- Task instructions
Whenever a line of the material contains the string "Mobile", it should be copied.

- The data

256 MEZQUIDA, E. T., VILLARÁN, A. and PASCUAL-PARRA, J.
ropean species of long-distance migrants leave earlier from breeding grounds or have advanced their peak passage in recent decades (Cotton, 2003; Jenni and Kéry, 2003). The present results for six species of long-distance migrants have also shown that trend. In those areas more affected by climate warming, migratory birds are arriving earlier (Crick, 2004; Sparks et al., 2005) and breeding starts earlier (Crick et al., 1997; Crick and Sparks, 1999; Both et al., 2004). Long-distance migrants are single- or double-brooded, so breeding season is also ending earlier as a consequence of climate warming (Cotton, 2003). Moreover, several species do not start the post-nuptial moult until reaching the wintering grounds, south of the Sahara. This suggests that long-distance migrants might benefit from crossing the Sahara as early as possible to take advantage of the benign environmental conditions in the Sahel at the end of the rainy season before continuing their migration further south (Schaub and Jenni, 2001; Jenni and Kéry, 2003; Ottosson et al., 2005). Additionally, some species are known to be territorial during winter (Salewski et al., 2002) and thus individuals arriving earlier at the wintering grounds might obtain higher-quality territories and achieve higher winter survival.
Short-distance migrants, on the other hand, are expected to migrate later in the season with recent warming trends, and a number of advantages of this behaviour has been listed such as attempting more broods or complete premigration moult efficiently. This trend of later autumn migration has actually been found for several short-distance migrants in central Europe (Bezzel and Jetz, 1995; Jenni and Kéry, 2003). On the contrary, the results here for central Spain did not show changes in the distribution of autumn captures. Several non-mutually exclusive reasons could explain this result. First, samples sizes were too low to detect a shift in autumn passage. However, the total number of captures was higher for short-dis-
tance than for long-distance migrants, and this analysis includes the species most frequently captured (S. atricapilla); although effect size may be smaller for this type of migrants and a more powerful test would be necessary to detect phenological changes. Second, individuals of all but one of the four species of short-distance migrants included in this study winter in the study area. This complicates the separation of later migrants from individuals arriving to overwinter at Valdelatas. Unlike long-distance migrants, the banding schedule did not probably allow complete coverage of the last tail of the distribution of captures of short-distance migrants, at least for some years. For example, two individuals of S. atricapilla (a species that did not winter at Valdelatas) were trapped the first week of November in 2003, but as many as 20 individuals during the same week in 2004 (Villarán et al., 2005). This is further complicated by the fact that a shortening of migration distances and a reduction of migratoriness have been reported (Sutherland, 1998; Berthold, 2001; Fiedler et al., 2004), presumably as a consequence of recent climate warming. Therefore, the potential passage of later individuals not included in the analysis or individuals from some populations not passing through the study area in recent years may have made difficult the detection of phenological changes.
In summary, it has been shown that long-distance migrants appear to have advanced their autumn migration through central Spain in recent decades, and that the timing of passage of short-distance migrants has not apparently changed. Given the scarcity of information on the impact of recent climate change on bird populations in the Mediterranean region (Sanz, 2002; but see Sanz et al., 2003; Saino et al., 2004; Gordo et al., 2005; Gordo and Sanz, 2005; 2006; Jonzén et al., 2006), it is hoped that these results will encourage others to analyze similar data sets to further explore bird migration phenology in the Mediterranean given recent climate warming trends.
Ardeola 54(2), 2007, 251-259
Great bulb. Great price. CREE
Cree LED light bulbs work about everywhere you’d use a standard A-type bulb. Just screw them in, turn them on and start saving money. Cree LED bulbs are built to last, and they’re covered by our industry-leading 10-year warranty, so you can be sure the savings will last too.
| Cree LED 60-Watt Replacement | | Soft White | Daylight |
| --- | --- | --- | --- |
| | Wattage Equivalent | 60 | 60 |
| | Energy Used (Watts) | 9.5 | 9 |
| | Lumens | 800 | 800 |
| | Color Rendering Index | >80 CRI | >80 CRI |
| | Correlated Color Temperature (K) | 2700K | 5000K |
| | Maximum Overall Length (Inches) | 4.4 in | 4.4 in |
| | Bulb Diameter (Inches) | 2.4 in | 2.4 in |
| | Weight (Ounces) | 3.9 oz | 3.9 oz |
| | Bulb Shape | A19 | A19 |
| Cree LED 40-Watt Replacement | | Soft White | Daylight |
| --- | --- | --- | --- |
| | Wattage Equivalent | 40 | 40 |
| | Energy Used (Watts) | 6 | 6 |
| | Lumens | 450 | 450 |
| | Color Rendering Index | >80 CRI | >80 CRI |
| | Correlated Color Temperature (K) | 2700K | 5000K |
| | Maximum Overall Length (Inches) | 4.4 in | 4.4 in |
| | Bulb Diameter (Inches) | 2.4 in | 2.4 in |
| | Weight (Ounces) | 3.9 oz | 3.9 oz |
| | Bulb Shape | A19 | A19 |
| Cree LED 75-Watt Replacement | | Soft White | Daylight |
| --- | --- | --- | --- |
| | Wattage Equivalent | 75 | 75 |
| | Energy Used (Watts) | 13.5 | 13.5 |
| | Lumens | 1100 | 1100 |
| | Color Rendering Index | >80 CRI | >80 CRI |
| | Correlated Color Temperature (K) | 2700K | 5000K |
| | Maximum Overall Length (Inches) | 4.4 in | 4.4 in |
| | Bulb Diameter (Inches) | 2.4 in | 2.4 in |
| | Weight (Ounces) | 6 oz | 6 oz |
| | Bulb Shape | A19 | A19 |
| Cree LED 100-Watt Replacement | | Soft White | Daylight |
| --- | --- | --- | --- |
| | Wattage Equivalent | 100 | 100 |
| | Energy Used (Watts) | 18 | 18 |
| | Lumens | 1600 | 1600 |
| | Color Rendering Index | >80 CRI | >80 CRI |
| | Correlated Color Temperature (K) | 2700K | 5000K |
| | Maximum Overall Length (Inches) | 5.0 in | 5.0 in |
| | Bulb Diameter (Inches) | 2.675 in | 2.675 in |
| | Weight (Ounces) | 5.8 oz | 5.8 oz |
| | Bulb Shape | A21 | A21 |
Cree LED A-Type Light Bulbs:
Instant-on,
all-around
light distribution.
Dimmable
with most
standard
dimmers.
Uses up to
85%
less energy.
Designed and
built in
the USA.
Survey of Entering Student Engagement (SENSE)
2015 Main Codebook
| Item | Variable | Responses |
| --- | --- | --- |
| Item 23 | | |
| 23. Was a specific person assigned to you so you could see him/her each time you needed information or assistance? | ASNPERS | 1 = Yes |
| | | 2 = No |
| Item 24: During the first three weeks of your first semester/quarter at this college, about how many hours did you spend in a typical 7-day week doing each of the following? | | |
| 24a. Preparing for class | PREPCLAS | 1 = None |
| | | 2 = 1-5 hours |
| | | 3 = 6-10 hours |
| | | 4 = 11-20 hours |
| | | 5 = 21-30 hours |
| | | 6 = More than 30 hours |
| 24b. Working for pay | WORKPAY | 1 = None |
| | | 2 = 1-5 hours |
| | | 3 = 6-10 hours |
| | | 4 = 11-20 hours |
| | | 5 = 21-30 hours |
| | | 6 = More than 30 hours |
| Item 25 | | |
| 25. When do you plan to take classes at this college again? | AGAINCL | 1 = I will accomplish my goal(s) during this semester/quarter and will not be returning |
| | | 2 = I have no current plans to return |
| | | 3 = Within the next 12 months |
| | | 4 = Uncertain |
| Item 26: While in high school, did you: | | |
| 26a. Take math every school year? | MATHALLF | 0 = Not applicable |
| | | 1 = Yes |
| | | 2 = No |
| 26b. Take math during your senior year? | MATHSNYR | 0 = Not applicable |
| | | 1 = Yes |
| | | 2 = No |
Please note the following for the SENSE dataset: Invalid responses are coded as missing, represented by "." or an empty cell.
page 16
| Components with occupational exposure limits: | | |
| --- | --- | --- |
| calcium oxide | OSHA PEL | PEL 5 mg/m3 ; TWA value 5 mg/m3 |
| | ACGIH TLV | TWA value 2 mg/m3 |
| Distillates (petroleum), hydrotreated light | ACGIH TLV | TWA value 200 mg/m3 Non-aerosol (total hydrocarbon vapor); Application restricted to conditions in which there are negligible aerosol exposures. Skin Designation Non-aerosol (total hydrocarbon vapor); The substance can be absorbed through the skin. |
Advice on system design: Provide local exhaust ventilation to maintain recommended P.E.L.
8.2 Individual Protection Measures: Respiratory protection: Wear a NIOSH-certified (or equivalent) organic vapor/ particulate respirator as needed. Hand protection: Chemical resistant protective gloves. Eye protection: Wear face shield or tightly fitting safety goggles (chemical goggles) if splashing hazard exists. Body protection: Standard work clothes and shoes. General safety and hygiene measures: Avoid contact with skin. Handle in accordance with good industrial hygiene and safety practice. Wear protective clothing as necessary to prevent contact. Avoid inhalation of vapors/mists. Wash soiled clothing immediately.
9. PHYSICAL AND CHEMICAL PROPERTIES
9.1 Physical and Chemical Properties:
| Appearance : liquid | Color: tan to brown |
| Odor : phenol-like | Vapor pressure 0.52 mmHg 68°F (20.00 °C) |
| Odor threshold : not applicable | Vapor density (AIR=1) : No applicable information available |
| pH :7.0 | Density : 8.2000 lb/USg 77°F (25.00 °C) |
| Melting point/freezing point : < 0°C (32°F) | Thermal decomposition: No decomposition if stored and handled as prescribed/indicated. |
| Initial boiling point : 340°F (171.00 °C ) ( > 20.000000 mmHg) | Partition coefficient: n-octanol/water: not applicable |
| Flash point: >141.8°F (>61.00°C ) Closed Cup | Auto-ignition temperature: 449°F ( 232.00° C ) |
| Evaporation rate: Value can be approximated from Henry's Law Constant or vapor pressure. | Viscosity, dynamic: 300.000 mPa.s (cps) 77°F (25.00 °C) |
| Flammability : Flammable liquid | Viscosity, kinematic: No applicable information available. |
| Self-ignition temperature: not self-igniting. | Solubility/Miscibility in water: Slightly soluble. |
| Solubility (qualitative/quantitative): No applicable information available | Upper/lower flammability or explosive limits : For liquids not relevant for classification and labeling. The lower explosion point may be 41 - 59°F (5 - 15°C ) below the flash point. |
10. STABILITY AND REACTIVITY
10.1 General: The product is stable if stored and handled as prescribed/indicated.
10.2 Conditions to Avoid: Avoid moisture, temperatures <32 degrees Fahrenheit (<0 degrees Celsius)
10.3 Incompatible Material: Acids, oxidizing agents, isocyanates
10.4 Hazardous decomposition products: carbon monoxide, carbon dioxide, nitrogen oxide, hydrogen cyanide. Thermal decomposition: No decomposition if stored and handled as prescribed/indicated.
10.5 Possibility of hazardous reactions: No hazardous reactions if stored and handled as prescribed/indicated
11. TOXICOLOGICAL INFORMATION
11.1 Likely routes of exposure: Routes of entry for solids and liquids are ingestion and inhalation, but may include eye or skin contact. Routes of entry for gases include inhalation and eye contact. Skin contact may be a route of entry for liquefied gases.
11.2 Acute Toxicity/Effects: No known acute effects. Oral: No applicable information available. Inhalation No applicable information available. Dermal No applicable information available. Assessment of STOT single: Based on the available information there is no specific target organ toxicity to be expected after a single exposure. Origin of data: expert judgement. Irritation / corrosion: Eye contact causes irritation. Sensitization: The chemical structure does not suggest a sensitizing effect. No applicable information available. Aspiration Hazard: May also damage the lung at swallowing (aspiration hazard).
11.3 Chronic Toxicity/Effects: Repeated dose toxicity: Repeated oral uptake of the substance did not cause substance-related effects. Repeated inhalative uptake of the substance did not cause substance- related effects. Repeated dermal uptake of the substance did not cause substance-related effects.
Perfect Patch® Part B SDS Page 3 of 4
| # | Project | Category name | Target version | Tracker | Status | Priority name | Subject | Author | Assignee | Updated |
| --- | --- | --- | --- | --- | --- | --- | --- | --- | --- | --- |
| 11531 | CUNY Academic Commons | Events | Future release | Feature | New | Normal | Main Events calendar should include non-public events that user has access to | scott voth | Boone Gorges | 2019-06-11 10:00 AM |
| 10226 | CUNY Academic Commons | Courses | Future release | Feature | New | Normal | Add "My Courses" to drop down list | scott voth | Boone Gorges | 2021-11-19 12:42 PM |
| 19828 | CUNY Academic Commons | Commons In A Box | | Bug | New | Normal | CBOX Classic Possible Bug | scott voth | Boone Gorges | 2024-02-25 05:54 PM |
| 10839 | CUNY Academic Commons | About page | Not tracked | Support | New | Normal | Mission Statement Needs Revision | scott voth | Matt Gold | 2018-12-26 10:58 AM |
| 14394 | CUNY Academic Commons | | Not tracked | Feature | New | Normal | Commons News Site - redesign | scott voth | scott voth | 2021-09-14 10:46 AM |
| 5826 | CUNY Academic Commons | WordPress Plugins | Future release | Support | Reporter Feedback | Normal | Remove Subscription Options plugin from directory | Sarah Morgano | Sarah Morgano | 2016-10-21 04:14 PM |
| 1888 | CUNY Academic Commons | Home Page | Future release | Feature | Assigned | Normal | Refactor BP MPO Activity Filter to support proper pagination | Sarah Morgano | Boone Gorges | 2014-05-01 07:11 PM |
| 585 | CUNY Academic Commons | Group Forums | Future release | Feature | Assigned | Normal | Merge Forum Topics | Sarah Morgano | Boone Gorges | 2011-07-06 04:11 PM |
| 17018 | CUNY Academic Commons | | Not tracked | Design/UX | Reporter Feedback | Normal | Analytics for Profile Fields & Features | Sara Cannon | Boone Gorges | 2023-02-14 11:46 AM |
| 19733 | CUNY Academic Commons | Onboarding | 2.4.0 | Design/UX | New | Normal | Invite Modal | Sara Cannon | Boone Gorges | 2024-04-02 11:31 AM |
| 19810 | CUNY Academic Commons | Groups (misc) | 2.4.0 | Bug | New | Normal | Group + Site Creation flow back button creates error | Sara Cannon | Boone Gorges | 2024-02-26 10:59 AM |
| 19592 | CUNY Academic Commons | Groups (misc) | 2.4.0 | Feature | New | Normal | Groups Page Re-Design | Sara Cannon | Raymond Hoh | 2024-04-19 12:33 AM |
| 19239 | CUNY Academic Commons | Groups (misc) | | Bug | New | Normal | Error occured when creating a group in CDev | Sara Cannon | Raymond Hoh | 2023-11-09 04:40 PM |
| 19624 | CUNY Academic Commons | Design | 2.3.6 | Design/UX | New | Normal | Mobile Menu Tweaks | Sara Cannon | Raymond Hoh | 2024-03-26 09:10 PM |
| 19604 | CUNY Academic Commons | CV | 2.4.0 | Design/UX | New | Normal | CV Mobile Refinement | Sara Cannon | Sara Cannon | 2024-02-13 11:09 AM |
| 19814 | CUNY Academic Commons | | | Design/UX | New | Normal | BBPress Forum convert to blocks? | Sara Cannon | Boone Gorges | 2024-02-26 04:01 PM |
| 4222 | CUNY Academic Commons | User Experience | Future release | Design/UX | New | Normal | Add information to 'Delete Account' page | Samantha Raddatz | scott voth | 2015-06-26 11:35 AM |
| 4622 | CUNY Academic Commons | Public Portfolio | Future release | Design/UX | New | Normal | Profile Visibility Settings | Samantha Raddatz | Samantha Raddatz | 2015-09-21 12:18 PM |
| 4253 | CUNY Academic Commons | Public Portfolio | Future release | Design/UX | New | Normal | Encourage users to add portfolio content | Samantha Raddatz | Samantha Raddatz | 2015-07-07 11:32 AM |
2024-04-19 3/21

- Answer to this exercise
| 19624 | CUNY Academic Commons | Design | 2.3.6 | Design/UX | New | Normal | Mobile Menu Tweaks | Sara Cannon | Raymond Hoh | 2024-03-26 09:10 PM |
| 19604 | CUNY Academic Commons | CV | 2.4.0 | Design/UX | New | Normal | CV Mobile Refinement | Sara Cannon | Sara Cannon | 2024-02-13 11:09 AM |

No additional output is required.